NEW YORK -- A federal judge this afternoon waved off objections of thousands of merchants groups and granted preliminary aproval to the $7.2 billion antitrust settlement from Visa, MasterCard and a handul of big banks.
The ruling came even after more than 1,200 merchants and trade associations asked the U.S. Judge John Gleeson to reject the deal, saying it does not go far enough to open the market for card fees. The merchants also say an indemnity provisions in the settlement would bar them from bringing future suits against Visa and MasterCard.

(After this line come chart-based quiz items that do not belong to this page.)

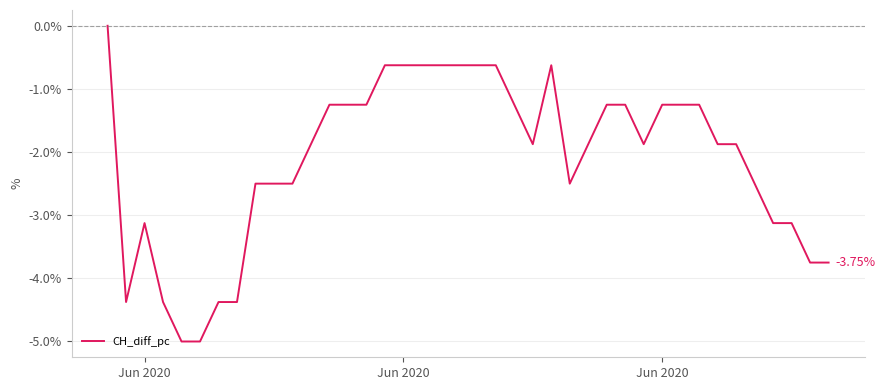

What is the difference between the maximum and minimum values?

5.0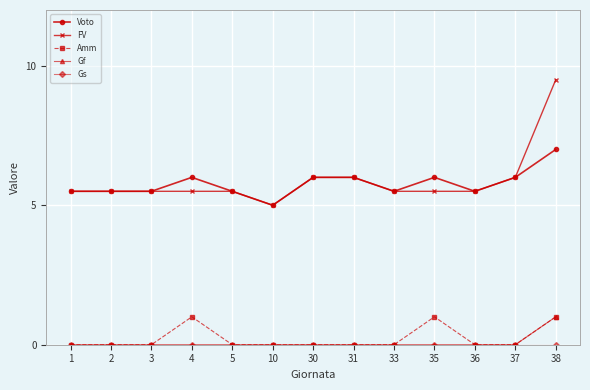

The Voto series shows 6.0 at 37. True or false?

True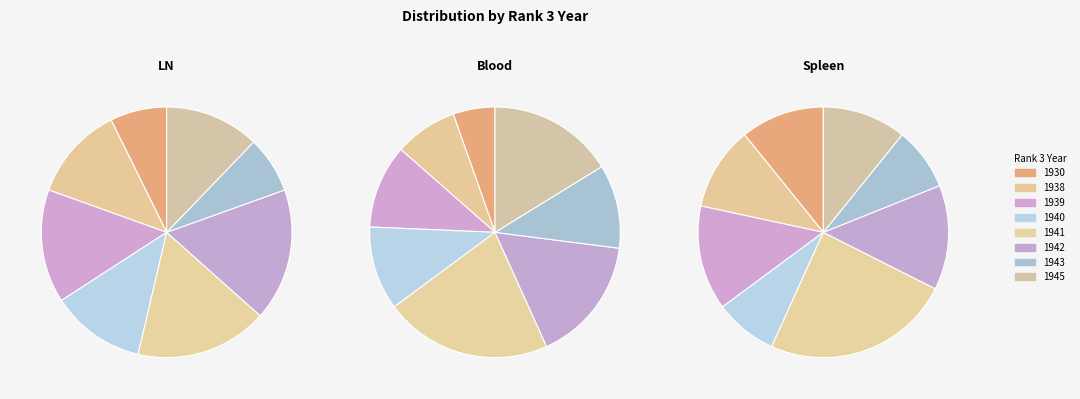

Rank the categories by value from lowest to highest.

1930, 1943, 1938, 1940, 1945, 1939, 1941, 1942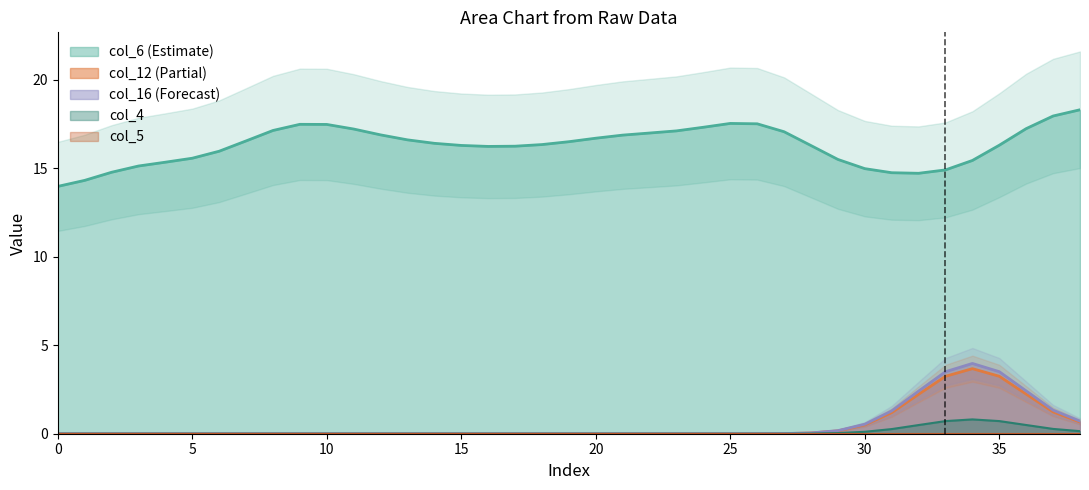

The value of col_16 at 1 is 10.6. True or false?

False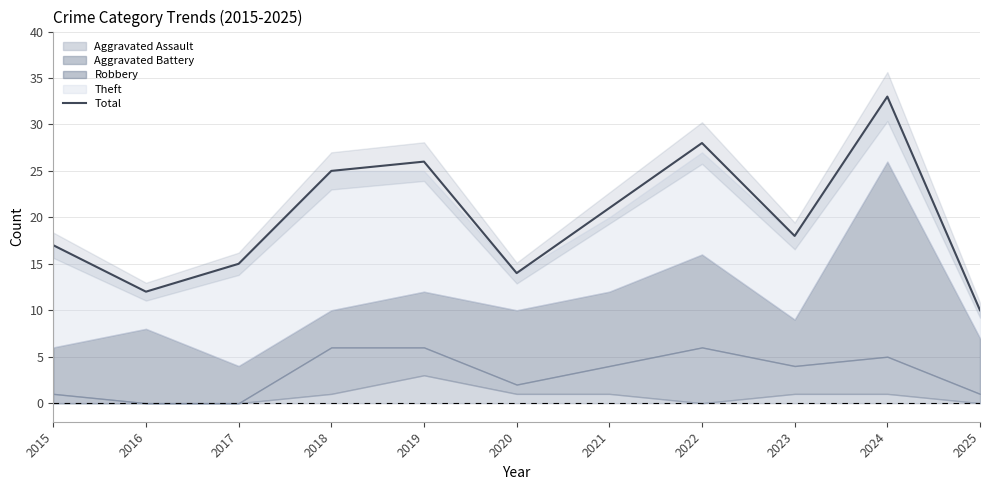

What is the change in value from 2015 to 2023?

+1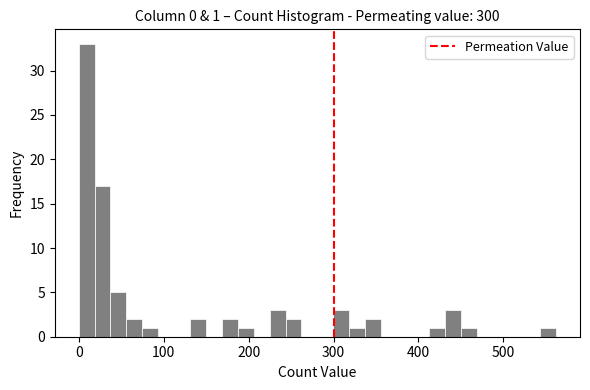

Around what value on the x-axis is the tallest bar? Give the approximate position of its centre, as read against the axis.

10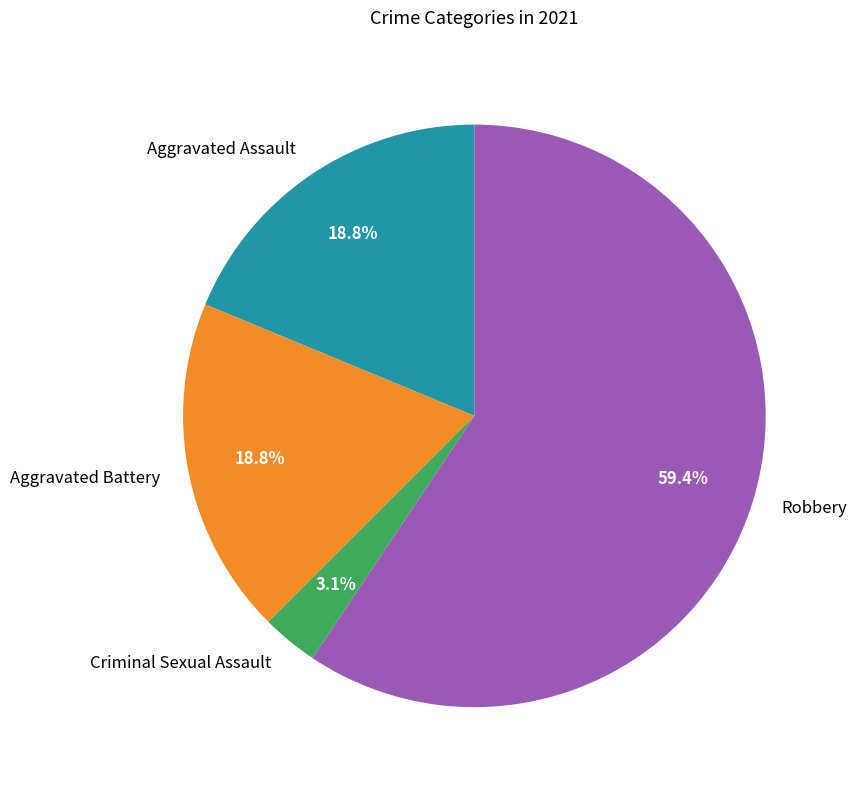

What percentage do Criminal Sexual Assault and Aggravated Assault together represent?

21.9%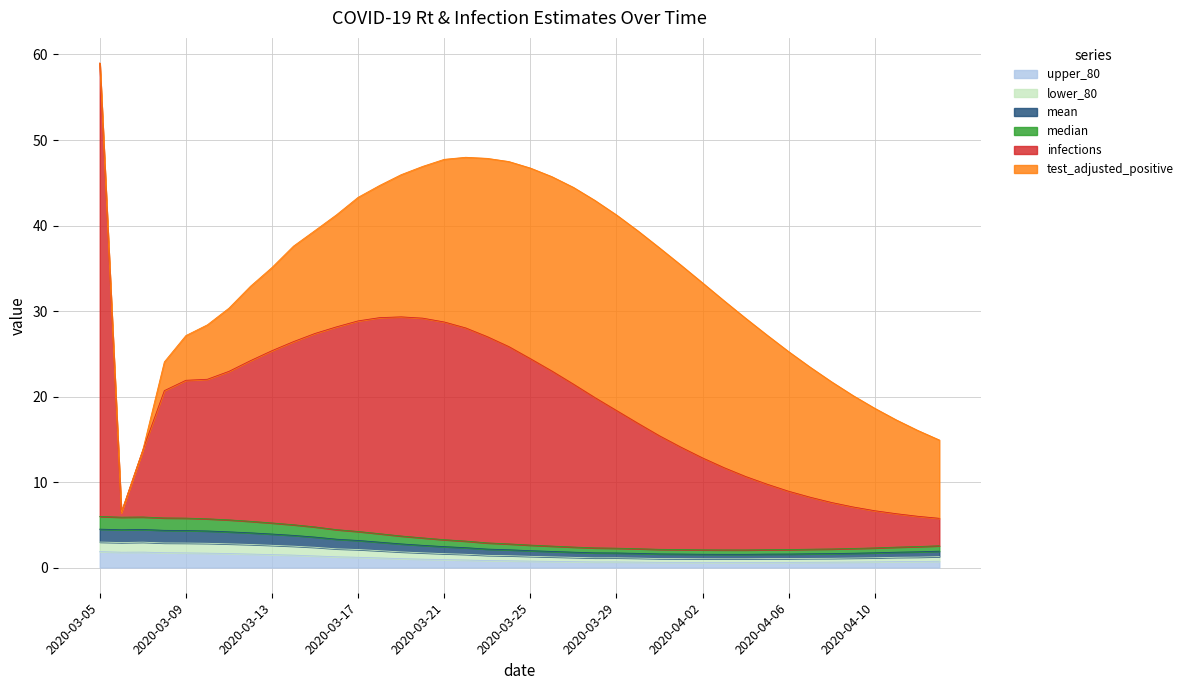

Rank the categories by mean value from highest to lowest.

2020-03-05, 2020-03-07, 2020-03-06, 2020-03-08, 2020-03-09, 2020-03-10, 2020-03-11, 2020-03-12, 2020-03-13, 2020-03-14, 2020-03-15, 2020-03-16, 2020-03-17, 2020-03-18, 2020-03-19, 2020-03-20, 2020-03-21, 2020-03-22, 2020-03-23, 2020-03-24, 2020-03-25, 2020-04-13, 2020-03-26, 2020-04-12, 2020-03-27, 2020-04-11, 2020-03-28, 2020-04-10, 2020-03-29, 2020-04-09, 2020-03-30, 2020-04-08, 2020-04-07, 2020-03-31, 2020-04-01, 2020-04-06, 2020-04-05, 2020-04-02, 2020-04-03, 2020-04-04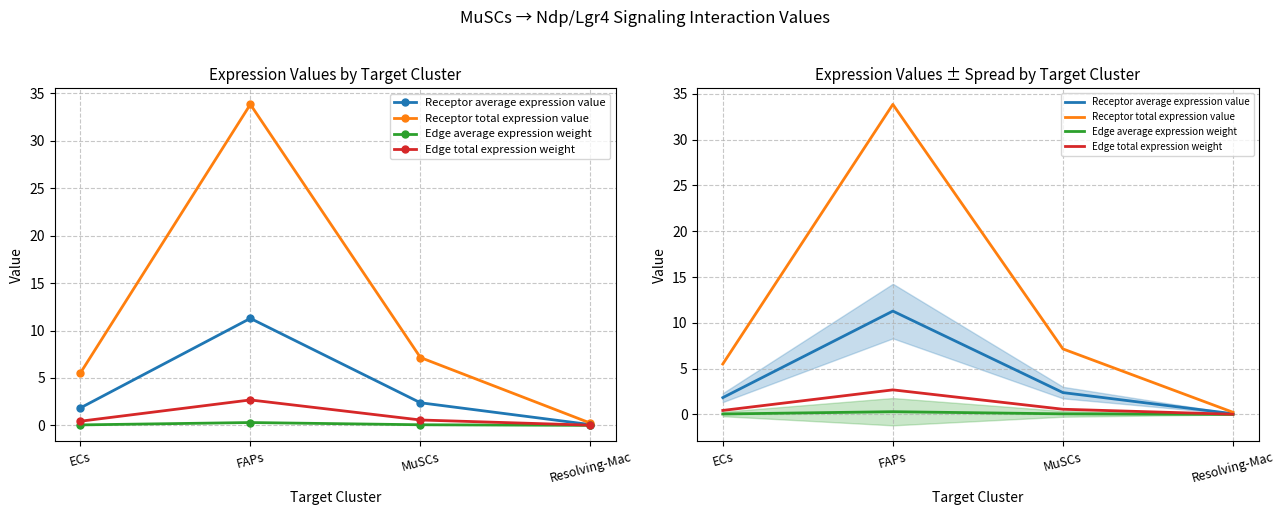

What is the total value across all series at MuSCs?

10.2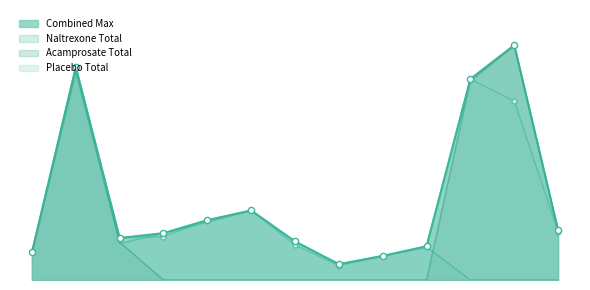

At how many categories does at least one series exceed 189?

3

The antitrust deal, which would would settle a 2005 sut brought by retailers over credit card fees charged by Visa and MasterCard, could still be denied final approval by Judge Gleeson in the U.S. District Court for the Eastern District of New York. Or the merchants groups could appeal it to the next level.
In a hearing this afternoon Judge Gleeson called the merchants' objections "overstated."
After the ruling, the National Retail Federation, which represents hundreds of merchants including giants Wallmart and Target, issued a statement saying it will explore all options to block the landmark antitrust deal. "We do not believe the proposal meets the legal tests required to meet even preliminary approval," said Mallory Duncan, general counsel for the retail group. "We will consult with our attorneys and act as soon as possible to correct this injustice."